For Kennedy School Fellows, Epstein-Linked Donors Present a Moral Dilemma


Tenants Grapple with High Rents and Local Turnover at Asana-Owned Properties


In April, Theft Surged as Cambridge Residents Stayed at Home


The History of Harvard's Commencement, Explained

Bells Are Ringing...



To the Editors of The Crimson:

Regarding the legality of ringing the Memorial Church bells (Crimson, Feb. 10): The crux of the issue isn't illegality nearly so much as it is the disappointing lack of respect for the peace of mind of those students living near the church. The Memorial Church bells ring 6 days a week (including Saturday) at 8:40 a.m. Since the bells ring for 5 consecutive minutes, those of us with bedrooms facing the church must get up by that time whether we want to or not. Especially on Saturdays it does not seem unreasonable to want to sleep past 8:40. Indeed, it is interesting to note that several years ago, so as not to disturb sleeping students, Lowell House changed its bell-ringing time from noon to 1 p.m.

▸ **PROVIDED RECORDS**

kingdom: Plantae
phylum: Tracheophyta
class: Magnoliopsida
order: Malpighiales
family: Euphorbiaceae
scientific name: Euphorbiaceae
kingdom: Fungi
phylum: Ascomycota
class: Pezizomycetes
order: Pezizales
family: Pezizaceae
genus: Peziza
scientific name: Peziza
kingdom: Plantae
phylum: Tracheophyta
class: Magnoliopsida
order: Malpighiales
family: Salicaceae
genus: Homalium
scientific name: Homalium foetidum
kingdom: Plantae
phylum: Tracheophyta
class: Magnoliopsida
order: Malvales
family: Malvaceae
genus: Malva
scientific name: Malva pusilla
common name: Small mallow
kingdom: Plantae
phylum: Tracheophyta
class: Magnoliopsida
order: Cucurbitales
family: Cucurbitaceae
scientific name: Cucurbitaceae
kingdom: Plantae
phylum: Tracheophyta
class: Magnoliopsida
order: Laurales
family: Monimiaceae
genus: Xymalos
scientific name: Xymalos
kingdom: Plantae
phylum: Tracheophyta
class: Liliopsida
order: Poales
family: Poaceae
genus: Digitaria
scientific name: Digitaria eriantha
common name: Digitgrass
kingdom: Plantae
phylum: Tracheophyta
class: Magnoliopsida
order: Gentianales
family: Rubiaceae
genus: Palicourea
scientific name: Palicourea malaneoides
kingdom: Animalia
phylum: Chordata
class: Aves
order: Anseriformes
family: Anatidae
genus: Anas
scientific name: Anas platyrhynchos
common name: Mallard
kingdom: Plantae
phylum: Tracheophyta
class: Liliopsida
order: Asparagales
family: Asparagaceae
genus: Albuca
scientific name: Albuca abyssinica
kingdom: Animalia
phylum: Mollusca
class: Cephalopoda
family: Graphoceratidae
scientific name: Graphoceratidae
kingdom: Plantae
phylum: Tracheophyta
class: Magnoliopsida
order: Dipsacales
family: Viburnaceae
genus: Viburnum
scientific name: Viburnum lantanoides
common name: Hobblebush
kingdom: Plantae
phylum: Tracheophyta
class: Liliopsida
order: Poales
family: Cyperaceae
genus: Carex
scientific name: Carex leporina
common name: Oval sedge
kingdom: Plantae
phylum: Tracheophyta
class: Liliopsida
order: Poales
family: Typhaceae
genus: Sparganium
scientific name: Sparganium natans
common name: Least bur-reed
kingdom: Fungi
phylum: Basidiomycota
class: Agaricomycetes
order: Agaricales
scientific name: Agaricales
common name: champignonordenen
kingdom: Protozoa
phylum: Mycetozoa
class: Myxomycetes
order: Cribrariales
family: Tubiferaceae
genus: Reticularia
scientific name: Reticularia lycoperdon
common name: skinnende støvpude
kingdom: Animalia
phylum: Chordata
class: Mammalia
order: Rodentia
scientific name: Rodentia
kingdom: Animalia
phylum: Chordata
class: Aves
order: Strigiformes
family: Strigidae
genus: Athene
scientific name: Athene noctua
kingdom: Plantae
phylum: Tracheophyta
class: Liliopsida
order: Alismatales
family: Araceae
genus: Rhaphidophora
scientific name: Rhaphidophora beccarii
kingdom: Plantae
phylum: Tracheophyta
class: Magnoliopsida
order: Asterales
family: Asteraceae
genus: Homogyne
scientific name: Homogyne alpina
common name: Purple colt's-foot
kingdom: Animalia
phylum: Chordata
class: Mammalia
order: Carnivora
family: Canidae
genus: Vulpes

▸ **TASK INSTRUCTIONS**
Quote the passage about the Memorial Church bells from "To the Editors" up to and including "noon to 1 p.m.". The records have nothing to do with the passage about the Memorial Church bells.

▸ **CORRECT RESULT**
To the Editors of The Crimson:

Regarding the legality of ringing the Memorial Church bells (Crimson, Feb. 10): The crux of the issue isn't illegality nearly so much as it is the disappointing lack of respect for the peace of mind of those students living near the church. The Memorial Church bells ring 6 days a week (including Saturday) at 8:40 a.m. Since the bells ring for 5 consecutive minutes, those of us with bedrooms facing the church must get up by that time whether we want to or not. Especially on Saturdays it does not seem unreasonable to want to sleep past 8:40. Indeed, it is interesting to note that several years ago, so as not to disturb sleeping students, Lowell House changed its bell-ringing time from noon to 1 p.m.